Braves’ building blocks

The Atlanta Braves spent the off-season giving contract extensions to everyone but the night watchman. They also announced plans to move to a new palace in the ‘burbs. Injuries picked apart their pitching staff, however, and they will try to regroup behind budding ace Julio Teheran.

Rallying Royals

Kansas City has been trying to position itself for a playoff run. With an offseason trade for legitimate leadoff hitter Norichika Aoki, the hope is the lineup will be balanced enough to contend. The Royals lost stud starter Ervin Santana to free agency, so James Shields and the AL’s best closer in 2013, Greg Holland, must carry their staff.

Aimless Angels

Free agency hasn’t worked out so well for the Angels the past few years. They signed sluggers Albert Pujols and Josh Hamilton to huge-money deals only to see both struggle with injury and inconsistency. If those two can come back and produce, they would team with mega-talent Mike Trout to form a fearsome middle of the lineup. Jered Weaver and C.J. Wilson are solid atop the starting rotation, and youngster Tyler Skaggs could be a key piece to round it out.

Wrigley birthday party

The Cubs will spend as much time as possible celebrating the 100th birthday of Wrigley Field, but at some point they need to put a representative team on the field. They have built a dazzling array of prospects by gutting previous rosters, but after consecutive 100-loss seasons, long-suffering fans want something to raise a beer to other than the Friendly Confines.

The Nationals debt

No team was more disappointing in 2013 than the Washington Nationals, who went from playoff team to also-ran in the last year under manager Davey Johnson. When you have young stars such as Stephen Strasburg and Bryce Harper, expectations present the kind of pressure to which local resident Barack Obama can relate.

Hope in Houston?

The Astros enter 2014 with the smallest payroll in the major leagues, and it’s not even close — even the miserly Marlins are $15 million ahead of them at this point. But, credit to them, they’re sticking to a slow, methodical rebuild, and at some point the belief is the short-term pain will be worth the long-term gain. The question is, will what remains of their fan base continue to support the team through these tough times?

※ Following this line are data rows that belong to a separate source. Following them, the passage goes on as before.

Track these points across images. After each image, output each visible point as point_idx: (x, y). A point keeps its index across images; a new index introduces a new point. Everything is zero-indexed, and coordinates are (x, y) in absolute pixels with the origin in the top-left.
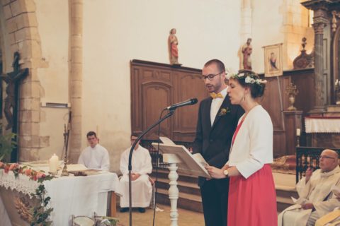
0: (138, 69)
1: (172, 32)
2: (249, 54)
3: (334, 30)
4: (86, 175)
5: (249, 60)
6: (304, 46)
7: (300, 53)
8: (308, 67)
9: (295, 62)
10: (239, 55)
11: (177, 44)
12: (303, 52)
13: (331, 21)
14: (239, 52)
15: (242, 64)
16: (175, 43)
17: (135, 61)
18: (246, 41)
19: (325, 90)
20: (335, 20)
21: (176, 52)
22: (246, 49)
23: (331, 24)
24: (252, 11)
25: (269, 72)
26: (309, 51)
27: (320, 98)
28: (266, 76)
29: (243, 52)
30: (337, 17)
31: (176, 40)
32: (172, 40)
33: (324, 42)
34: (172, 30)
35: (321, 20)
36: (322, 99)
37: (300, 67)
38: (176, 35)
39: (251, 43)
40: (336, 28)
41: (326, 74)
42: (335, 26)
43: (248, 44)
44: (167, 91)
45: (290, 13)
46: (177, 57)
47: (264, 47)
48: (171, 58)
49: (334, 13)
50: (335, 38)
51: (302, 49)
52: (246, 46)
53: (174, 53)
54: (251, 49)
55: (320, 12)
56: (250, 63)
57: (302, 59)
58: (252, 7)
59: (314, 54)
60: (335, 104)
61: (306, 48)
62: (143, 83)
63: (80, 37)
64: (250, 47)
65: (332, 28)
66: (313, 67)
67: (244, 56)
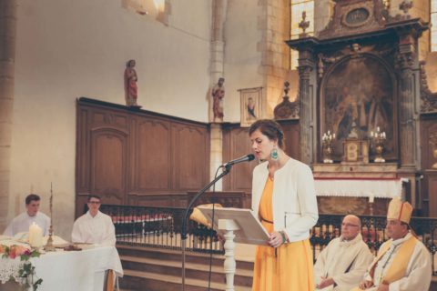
0: (86, 111)
1: (131, 64)
2: (220, 98)
3: (321, 75)
4: (80, 250)
5: (221, 105)
6: (286, 91)
7: (282, 101)
8: (291, 118)
9: (276, 110)
10: (208, 98)
11: (136, 80)
12: (286, 99)
13: (317, 65)
14: (208, 94)
15: (212, 110)
16: (134, 78)
17: (83, 100)
18: (217, 82)
19: (310, 145)
20: (321, 64)
21: (135, 90)
22: (217, 91)
23: (318, 68)
24: (225, 45)
25: (245, 121)
26: (293, 99)
27: (305, 155)
28: (242, 125)
29: (214, 95)
30: (323, 61)
31: (135, 75)
32: (130, 75)
33: (310, 88)
34: (130, 61)
35: (307, 63)
36: (308, 156)
37: (282, 116)
38: (135, 68)
39: (224, 84)
40: (323, 74)
41: (312, 127)
42: (321, 71)
43: (220, 85)
44: (122, 141)
45: (271, 52)
46: (135, 97)
47: (240, 90)
48: (127, 98)
49: (320, 56)
50: (322, 86)
51: (284, 95)
52: (217, 88)
53: (132, 91)
54: (223, 92)
55: (306, 54)
56: (222, 109)
57: (284, 107)
58: (224, 41)
59: (299, 103)
60: (322, 162)
61: (288, 95)
62: (93, 129)
63: (11, 63)
64: (222, 89)
65: (318, 74)
66: (297, 117)
67: (215, 100)
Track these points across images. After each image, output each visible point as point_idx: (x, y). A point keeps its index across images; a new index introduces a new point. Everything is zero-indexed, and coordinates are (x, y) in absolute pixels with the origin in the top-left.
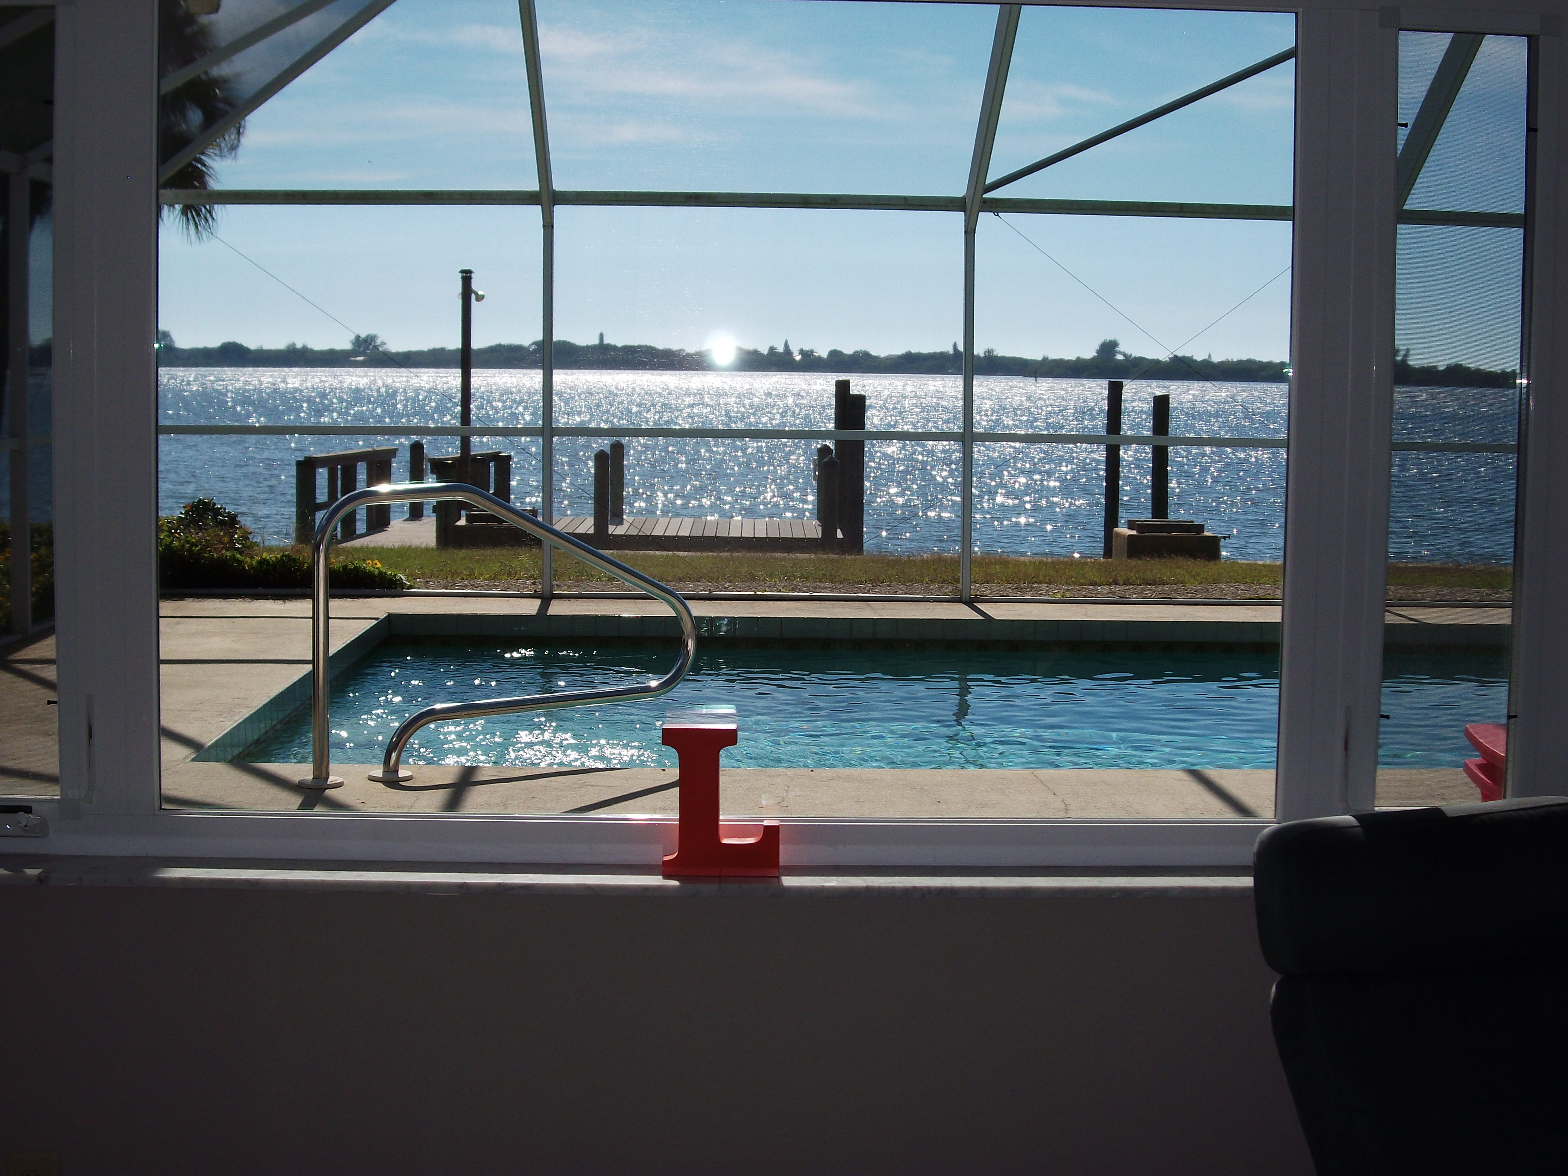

Under the magnifying glass

No player will be more-scrutinized than Milwaukee’s Ryan Braun, who ended a year and a half of lying about his involvement with performance-enhancing drugs by accepting a season-ending, 65-game suspension in 2013. Braun put himself in this no-win position: If he falters, critics will say he can’t play clean. If he plays great, they will say he must still be cheating. Tough row to hoe.